Last updated: Sun 5 Apr 2015, 9:41 PM

The study by the Dubai International Financial Centre or DIFC Research Unit, the first to compare UAE-based family businesses with US-based family businesses, suggests a higher level of satisfaction with planning practices among chife operating officials of the UAE family businesses compared to US CEOs. In lights of its findings, the DIFC study stresses the importance of writing of a family constitution that governs the family-business relations to avoid future conflicts and clearly defines responsibilities and expectations among the various members of the business. The DIFC study, entitled “Differing perceptions and challenges facing UAE family businesses: Implications for practice” encourages family-owned enterprises to engage in a re-strategising exercise that ensures the balancing of the growth and diversification drive witnessed by many organisations at its early stages with the need to introduce sound governance models and organisational systems. The study highlights the key significance of involving all stakeholders in this exercise.

Dr. Omar bin Sulaiman, Governor of the Dubai International Financial Centre, said Arabian Gulf is dominated by family businesses. “Most of the family business in the UAE and the Gulf are still young and in transition phases.”

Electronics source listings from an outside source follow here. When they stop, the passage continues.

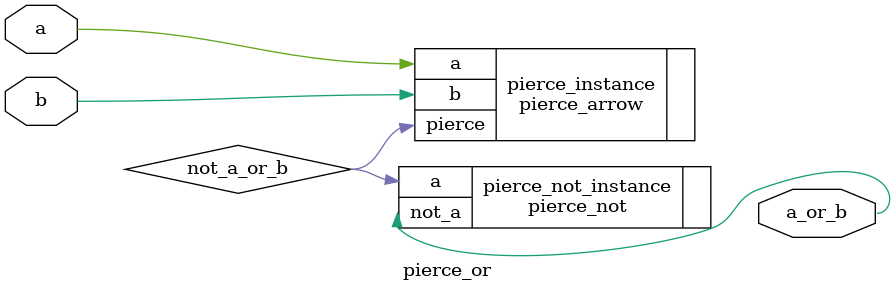
<source format=sv>
module pierce_or(
    input logic a,
    input logic b,
    output logic a_or_b
);
    logic not_a_or_b;

    pierce_arrow pierce_instance(
        .a(a),
        .b(b),
        .pierce(not_a_or_b)
    );

    pierce_not pierce_not_instance(
        .a(not_a_or_b),
        .not_a(a_or_b)
    );
endmodule

</source>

“The family-run business faces many challenges such as globalisation, the growing number of family members in each generation, growth of the company, succession plans and business continuity. It is well known that nearly 95 per cent of family businesses do not survive the third generation of ownership primarily due to lack of planning in the succession.”The comprehensive study, done with the support of the Walker Center for Global Entrepreneurship at Thunderbird School of Global Management, comes as part of the DIFC’s efforts to provide fact-based business intelligence that would help regional family owned businesses to cope with the pressures of change and succession-planning as well as assist the international business community to understand the needs and aspirations of UAE-based family businesses, said Dr. Omar. Dr. Zeinab Karake Shalhoub, Director of Research, DIFC Investments, said the research showed that in the UAE, as well as in the US, CEOs generally perceived the practices, cultures and succession processes more favourably than other family members.